Though our streets have not suffered literal aerial attacks, since 2001 anyway, the wars of our country have drained our economic coffers and left our neighborhoods and families damaged, and, in some cases, beyond repair. This devolution is most evident in California, where the post-war boom years resulted in an explosion of growth and development. After that "big bang," unlike our ever-expanding universe, we are now receding. Houses built with optimism stand empty and abandoned. Budgets are contracting, statewide, locally and at home. Furloughs and layoffs, foreclosures and bankruptcies are the most critical signs, but it's the little things that reveal how far this epidemic of depression has spread. Graffiti covering unpainted walls, streets unpaved and potholes gaping.

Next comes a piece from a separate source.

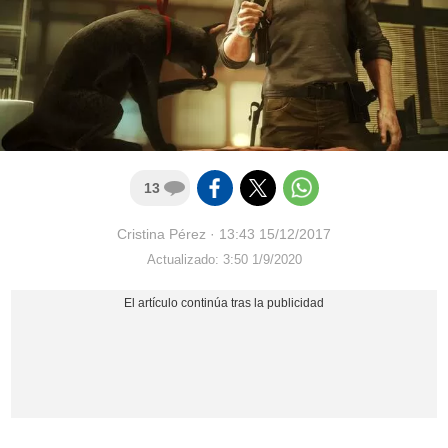
13
Cristina Pérez
·
13:43 15/12/2017
Actualizado: 3:50 1/9/2020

Commercial districts and residential neighborhoods, even those keeping up appearances, are wearing an air of worn-out, their make-up unable to hide the wrinkles and age spots that seep through. We are, most of us, a step or two from the edge, and trying desperately to hold on.

Our president has to a good extent staunched the economic bleeding, but we are still in dire need of a transfusion. There are few donors, however, globally, and those who can donate lifeblood to our working and middle classes are either in denial or still vampiric in their hunger for more. Let the tax cuts for the uber-rich expire rather than watch the figurative and literal demise of the middle and working class. Otherwise, our cookies will continue to crumble, and our health and safety will slide ever faster downhill toward the abyss. Gridlock in congress, band-aids in the White House and sabotage from the vampires and the extremists will only lead to more explosions, more collapses, more erosion, more death. We have taken baby steps back from the cliff's lip, and we must not let the lip of Sarah, Glenn or Rush push us off the ledge and blind us to the need to rescue our population with the lifeline of social democracy and a functional safety net.

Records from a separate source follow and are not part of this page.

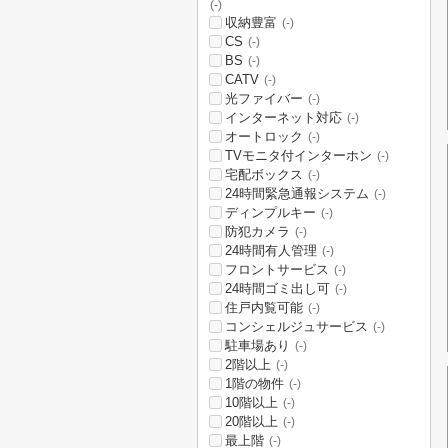
(-)
収納豊富
(-)
CS
(-)
BS
(-)
CATV
(-)
光ファイバー
(-)
インターネット対応
(-)
オートロック
(-)
TVモニタ付インターホン
(-)
宅配ボックス
(-)
24時間緊急通報システム
(-)
ディンプルキー
(-)
防犯カメラ
(-)
24時間有人管理
(-)
フロントサービス
(-)
24時間ゴミ出し可
(-)
住戸内覧可能
(-)
コンシェルジュサービス
(-)
駐車場あり
(-)
2階以上
(-)
1階の物件
(-)
10階以上
(-)
20階以上
(-)
最上階
(-)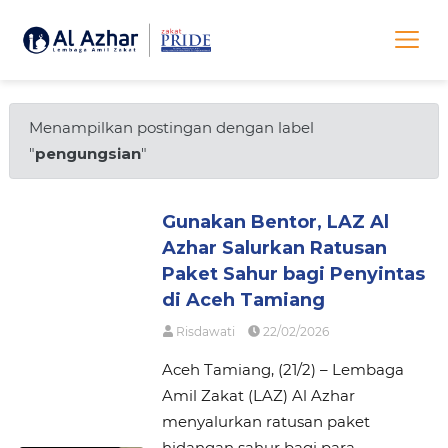
Menampilkan postingan dengan label
"
pengungsian
"
Gunakan Bentor, LAZ Al
Azhar Salurkan Ratusan
Paket Sahur bagi Penyintas
di Aceh Tamiang
Risdawati
22/02/2026
Aceh Tamiang, (21/2) – Lembaga
Amil Zakat (LAZ) Al Azhar
menyalurkan ratusan paket
hidangan sahur bagi para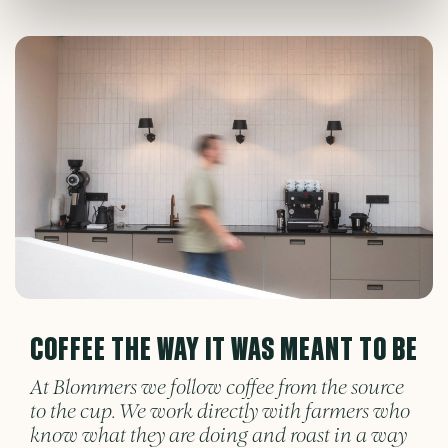
COFFEE THE WAY IT WAS MEANT TO BE
At Blommers we follow coffee from the source
to the cup. We work directly with farmers who
know what they are doing and roast in a way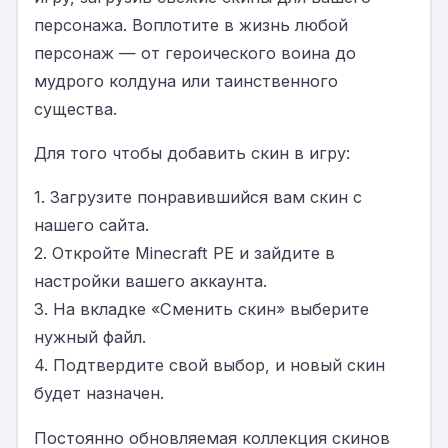
персонажа. Воплотите в жизнь любой
персонаж — от героического воина до
мудрого колдуна или таинственного
существа.
Для того чтобы добавить скин в игру:
1. Загрузите понравившийся вам скин с
нашего сайта.
2. Откройте Minecraft PE и зайдите в
настройки вашего аккаунта.
3. На вкладке «Сменить скин» выберите
нужный файл.
4. Подтвердите свой выбор, и новый скин
будет назначен.
Постоянно обновляемая коллекция скинов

As we approach a critical election in November, I suggest that those of us of a progressive persuasion invite a "tea-bagger" to tea. Let us use a quiet conversation over Lipton's and scones to explain how the strategies of the extreme right such as privatizing Social Security would be harmful in the short and long term to their own self-interests. Sanctioned selfishness has led us to this point. We must all, especially those who benefited now temper our so-called "good" greed with a concern for each other and our future as a community and nation.

We are at a crossroads. Do we return to the golden years fading in our rear-view mirrors through a system of progressive taxation; peace at home and abroad; defense budget limits; and a commitment to housing, health care, a good education, and a good job for all; or do we drive towards a future with "Dangers Ahead," "Bridge Out"--a Dickensian world of imperial feudalism, where the oligarchs lounge in the clouds and the rest of us struggle to "breathe" in a suffocating "fog" of misery and poverty.

The choice, I hope, is ours. And we cannot afford to let those who endanger us drive.